GOAL:
Repeat every record below exactly as it appears.

╔══

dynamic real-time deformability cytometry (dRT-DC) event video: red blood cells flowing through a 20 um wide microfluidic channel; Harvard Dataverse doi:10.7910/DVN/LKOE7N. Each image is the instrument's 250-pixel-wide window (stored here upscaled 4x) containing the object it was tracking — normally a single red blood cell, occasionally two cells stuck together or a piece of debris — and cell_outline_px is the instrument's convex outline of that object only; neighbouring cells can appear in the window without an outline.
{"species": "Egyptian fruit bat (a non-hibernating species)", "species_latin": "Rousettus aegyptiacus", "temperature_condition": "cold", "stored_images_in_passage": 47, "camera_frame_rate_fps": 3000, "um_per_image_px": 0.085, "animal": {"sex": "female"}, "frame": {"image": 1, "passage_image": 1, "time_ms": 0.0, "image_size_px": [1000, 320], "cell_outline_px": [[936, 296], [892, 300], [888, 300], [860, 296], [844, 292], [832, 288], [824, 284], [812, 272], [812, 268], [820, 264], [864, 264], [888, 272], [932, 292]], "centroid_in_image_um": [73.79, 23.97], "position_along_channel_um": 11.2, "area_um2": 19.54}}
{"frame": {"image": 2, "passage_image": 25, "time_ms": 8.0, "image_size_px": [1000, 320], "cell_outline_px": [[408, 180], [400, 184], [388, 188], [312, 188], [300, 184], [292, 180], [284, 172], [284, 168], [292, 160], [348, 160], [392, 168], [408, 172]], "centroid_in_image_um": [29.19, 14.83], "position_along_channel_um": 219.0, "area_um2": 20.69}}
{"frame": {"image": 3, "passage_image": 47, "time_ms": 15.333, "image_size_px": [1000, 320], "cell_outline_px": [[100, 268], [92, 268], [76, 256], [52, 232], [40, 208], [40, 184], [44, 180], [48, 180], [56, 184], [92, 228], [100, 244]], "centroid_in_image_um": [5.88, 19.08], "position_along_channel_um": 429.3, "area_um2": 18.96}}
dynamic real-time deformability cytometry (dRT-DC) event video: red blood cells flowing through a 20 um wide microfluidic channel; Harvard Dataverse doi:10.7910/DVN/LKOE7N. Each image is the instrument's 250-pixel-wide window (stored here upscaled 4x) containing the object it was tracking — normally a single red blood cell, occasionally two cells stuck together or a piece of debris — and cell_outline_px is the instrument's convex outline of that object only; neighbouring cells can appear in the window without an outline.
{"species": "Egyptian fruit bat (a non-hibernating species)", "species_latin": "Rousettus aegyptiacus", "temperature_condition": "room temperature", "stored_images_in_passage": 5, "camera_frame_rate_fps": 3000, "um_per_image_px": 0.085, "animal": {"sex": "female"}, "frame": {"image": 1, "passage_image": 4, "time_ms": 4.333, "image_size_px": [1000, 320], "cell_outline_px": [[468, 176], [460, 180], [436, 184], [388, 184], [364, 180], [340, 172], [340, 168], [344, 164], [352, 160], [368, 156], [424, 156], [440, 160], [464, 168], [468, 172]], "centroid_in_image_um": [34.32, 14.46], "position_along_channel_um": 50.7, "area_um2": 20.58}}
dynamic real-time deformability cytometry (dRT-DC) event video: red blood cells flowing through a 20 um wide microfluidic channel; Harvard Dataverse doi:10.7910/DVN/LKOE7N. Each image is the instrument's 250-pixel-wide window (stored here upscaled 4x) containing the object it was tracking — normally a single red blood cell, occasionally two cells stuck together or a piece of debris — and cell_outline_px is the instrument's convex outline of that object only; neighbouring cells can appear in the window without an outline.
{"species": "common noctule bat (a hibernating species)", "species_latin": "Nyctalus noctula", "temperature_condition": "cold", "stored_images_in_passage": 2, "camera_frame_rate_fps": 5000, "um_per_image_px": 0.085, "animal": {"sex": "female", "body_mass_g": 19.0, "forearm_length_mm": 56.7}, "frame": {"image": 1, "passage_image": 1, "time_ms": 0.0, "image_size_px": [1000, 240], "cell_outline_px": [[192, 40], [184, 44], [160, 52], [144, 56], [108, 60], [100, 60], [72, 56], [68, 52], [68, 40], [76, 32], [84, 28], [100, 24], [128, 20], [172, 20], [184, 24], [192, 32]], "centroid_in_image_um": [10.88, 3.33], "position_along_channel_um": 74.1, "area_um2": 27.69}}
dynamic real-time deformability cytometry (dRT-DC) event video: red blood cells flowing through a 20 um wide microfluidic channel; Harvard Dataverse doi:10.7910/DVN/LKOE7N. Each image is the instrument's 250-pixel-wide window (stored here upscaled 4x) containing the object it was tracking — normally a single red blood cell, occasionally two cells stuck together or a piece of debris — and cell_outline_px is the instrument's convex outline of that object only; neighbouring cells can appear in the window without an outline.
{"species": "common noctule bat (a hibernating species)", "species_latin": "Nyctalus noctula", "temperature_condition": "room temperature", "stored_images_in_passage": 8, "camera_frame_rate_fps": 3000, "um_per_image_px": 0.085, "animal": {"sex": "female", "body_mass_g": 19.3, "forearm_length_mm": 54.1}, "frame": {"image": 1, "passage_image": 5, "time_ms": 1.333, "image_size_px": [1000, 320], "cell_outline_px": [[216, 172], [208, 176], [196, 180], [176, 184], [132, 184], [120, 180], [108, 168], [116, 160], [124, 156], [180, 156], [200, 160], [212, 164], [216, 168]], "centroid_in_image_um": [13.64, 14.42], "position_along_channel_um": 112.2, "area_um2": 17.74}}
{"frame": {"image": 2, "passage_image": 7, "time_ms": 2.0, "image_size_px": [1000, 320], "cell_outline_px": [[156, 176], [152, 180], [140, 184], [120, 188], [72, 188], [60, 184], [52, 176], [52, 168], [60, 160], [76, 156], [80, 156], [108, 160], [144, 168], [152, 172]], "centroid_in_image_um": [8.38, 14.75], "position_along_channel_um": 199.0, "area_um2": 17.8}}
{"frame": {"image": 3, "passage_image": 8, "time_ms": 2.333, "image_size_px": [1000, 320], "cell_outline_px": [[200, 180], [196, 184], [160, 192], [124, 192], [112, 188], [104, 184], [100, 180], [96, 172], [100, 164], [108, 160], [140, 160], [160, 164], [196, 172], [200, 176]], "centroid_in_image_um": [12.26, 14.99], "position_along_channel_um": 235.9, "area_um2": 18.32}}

╚══

SOLUTION FOR THIS TASK:
dynamic real-time deformability cytometry (dRT-DC) event video: red blood cells flowing through a 20 um wide microfluidic channel; Harvard Dataverse doi:10.7910/DVN/LKOE7N. Each image is the instrument's 250-pixel-wide window (stored here upscaled 4x) containing the object it was tracking — normally a single red blood cell, occasionally two cells stuck together or a piece of debris — and cell_outline_px is the instrument's convex outline of that object only; neighbouring cells can appear in the window without an outline.
{"species": "Egyptian fruit bat (a non-hibernating species)", "species_latin": "Rousettus aegyptiacus", "temperature_condition": "cold", "stored_images_in_passage": 47, "camera_frame_rate_fps": 3000, "um_per_image_px": 0.085, "animal": {"sex": "female"}, "frame": {"image": 1, "passage_image": 1, "time_ms": 0.0, "image_size_px": [1000, 320], "cell_outline_px": [[936, 296], [892, 300], [888, 300], [860, 296], [844, 292], [832, 288], [824, 284], [812, 272], [812, 268], [820, 264], [864, 264], [888, 272], [932, 292]], "centroid_in_image_um": [73.79, 23.97], "position_along_channel_um": 11.2, "area_um2": 19.54}}
{"frame": {"image": 2, "passage_image": 25, "time_ms": 8.0, "image_size_px": [1000, 320], "cell_outline_px": [[408, 180], [400, 184], [388, 188], [312, 188], [300, 184], [292, 180], [284, 172], [284, 168], [292, 160], [348, 160], [392, 168], [408, 172]], "centroid_in_image_um": [29.19, 14.83], "position_along_channel_um": 219.0, "area_um2": 20.69}}
{"frame": {"image": 3, "passage_image": 47, "time_ms": 15.333, "image_size_px": [1000, 320], "cell_outline_px": [[100, 268], [92, 268], [76, 256], [52, 232], [40, 208], [40, 184], [44, 180], [48, 180], [56, 184], [92, 228], [100, 244]], "centroid_in_image_um": [5.88, 19.08], "position_along_channel_um": 429.3, "area_um2": 18.96}}
dynamic real-time deformability cytometry (dRT-DC) event video: red blood cells flowing through a 20 um wide microfluidic channel; Harvard Dataverse doi:10.7910/DVN/LKOE7N. Each image is the instrument's 250-pixel-wide window (stored here upscaled 4x) containing the object it was tracking — normally a single red blood cell, occasionally two cells stuck together or a piece of debris — and cell_outline_px is the instrument's convex outline of that object only; neighbouring cells can appear in the window without an outline.
{"species": "Egyptian fruit bat (a non-hibernating species)", "species_latin": "Rousettus aegyptiacus", "temperature_condition": "room temperature", "stored_images_in_passage": 5, "camera_frame_rate_fps": 3000, "um_per_image_px": 0.085, "animal": {"sex": "female"}, "frame": {"image": 1, "passage_image": 4, "time_ms": 4.333, "image_size_px": [1000, 320], "cell_outline_px": [[468, 176], [460, 180], [436, 184], [388, 184], [364, 180], [340, 172], [340, 168], [344, 164], [352, 160], [368, 156], [424, 156], [440, 160], [464, 168], [468, 172]], "centroid_in_image_um": [34.32, 14.46], "position_along_channel_um": 50.7, "area_um2": 20.58}}
dynamic real-time deformability cytometry (dRT-DC) event video: red blood cells flowing through a 20 um wide microfluidic channel; Harvard Dataverse doi:10.7910/DVN/LKOE7N. Each image is the instrument's 250-pixel-wide window (stored here upscaled 4x) containing the object it was tracking — normally a single red blood cell, occasionally two cells stuck together or a piece of debris — and cell_outline_px is the instrument's convex outline of that object only; neighbouring cells can appear in the window without an outline.
{"species": "common noctule bat (a hibernating species)", "species_latin": "Nyctalus noctula", "temperature_condition": "cold", "stored_images_in_passage": 2, "camera_frame_rate_fps": 5000, "um_per_image_px": 0.085, "animal": {"sex": "female", "body_mass_g": 19.0, "forearm_length_mm": 56.7}, "frame": {"image": 1, "passage_image": 1, "time_ms": 0.0, "image_size_px": [1000, 240], "cell_outline_px": [[192, 40], [184, 44], [160, 52], [144, 56], [108, 60], [100, 60], [72, 56], [68, 52], [68, 40], [76, 32], [84, 28], [100, 24], [128, 20], [172, 20], [184, 24], [192, 32]], "centroid_in_image_um": [10.88, 3.33], "position_along_channel_um": 74.1, "area_um2": 27.69}}
dynamic real-time deformability cytometry (dRT-DC) event video: red blood cells flowing through a 20 um wide microfluidic channel; Harvard Dataverse doi:10.7910/DVN/LKOE7N. Each image is the instrument's 250-pixel-wide window (stored here upscaled 4x) containing the object it was tracking — normally a single red blood cell, occasionally two cells stuck together or a piece of debris — and cell_outline_px is the instrument's convex outline of that object only; neighbouring cells can appear in the window without an outline.
{"species": "common noctule bat (a hibernating species)", "species_latin": "Nyctalus noctula", "temperature_condition": "room temperature", "stored_images_in_passage": 8, "camera_frame_rate_fps": 3000, "um_per_image_px": 0.085, "animal": {"sex": "female", "body_mass_g": 19.3, "forearm_length_mm": 54.1}, "frame": {"image": 1, "passage_image": 5, "time_ms": 1.333, "image_size_px": [1000, 320], "cell_outline_px": [[216, 172], [208, 176], [196, 180], [176, 184], [132, 184], [120, 180], [108, 168], [116, 160], [124, 156], [180, 156], [200, 160], [212, 164], [216, 168]], "centroid_in_image_um": [13.64, 14.42], "position_along_channel_um": 112.2, "area_um2": 17.74}}
{"frame": {"image": 2, "passage_image": 7, "time_ms": 2.0, "image_size_px": [1000, 320], "cell_outline_px": [[156, 176], [152, 180], [140, 184], [120, 188], [72, 188], [60, 184], [52, 176], [52, 168], [60, 160], [76, 156], [80, 156], [108, 160], [144, 168], [152, 172]], "centroid_in_image_um": [8.38, 14.75], "position_along_channel_um": 199.0, "area_um2": 17.8}}
{"frame": {"image": 3, "passage_image": 8, "time_ms": 2.333, "image_size_px": [1000, 320], "cell_outline_px": [[200, 180], [196, 184], [160, 192], [124, 192], [112, 188], [104, 184], [100, 180], [96, 172], [100, 164], [108, 160], [140, 160], [160, 164], [196, 172], [200, 176]], "centroid_in_image_um": [12.26, 14.99], "position_along_channel_um": 235.9, "area_um2": 18.32}}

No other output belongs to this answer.